Exercise input:
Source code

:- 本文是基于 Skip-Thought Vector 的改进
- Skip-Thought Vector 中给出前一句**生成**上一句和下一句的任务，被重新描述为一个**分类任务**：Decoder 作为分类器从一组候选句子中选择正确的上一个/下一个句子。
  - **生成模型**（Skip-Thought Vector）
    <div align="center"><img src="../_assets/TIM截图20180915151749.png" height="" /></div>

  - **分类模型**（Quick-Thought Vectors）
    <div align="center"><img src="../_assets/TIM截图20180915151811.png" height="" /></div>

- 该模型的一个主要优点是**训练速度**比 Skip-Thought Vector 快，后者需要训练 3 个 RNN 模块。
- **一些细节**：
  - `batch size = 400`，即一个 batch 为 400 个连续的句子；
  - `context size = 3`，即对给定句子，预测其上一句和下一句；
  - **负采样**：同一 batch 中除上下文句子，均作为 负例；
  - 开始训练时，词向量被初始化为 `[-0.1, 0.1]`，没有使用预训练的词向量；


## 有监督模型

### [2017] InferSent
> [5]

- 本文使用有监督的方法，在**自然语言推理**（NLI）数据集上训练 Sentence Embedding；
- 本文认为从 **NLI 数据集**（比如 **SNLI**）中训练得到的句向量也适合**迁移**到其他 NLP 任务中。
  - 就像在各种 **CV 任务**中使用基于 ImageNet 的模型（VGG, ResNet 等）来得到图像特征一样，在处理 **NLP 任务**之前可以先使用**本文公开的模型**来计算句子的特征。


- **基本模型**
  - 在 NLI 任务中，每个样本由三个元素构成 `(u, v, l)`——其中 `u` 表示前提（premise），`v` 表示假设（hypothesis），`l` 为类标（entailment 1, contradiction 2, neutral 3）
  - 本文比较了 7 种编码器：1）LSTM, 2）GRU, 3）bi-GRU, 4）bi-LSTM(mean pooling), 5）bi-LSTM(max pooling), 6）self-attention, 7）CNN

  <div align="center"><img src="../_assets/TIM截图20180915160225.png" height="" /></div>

Exercise directions: Each line from the one with "- 本文认为从 **NLI" through the end of the records above should be written out exactly. No other line should appear.

Problem solution:
- 本文认为从 **NLI 数据集**（比如 **SNLI**）中训练得到的句向量也适合**迁移**到其他 NLP 任务中。
  - 就像在各种 **CV 任务**中使用基于 ImageNet 的模型（VGG, ResNet 等）来得到图像特征一样，在处理 **NLP 任务**之前可以先使用**本文公开的模型**来计算句子的特征。


- **基本模型**
  - 在 NLI 任务中，每个样本由三个元素构成 `(u, v, l)`——其中 `u` 表示前提（premise），`v` 表示假设（hypothesis），`l` 为类标（entailment 1, contradiction 2, neutral 3）
  - 本文比较了 7 种编码器：1）LSTM, 2）GRU, 3）bi-GRU, 4）bi-LSTM(mean pooling), 5）bi-LSTM(max pooling), 6）self-attention, 7）CNN

  <div align="center"><img src="../_assets/TIM截图20180915160225.png" height="" /></div>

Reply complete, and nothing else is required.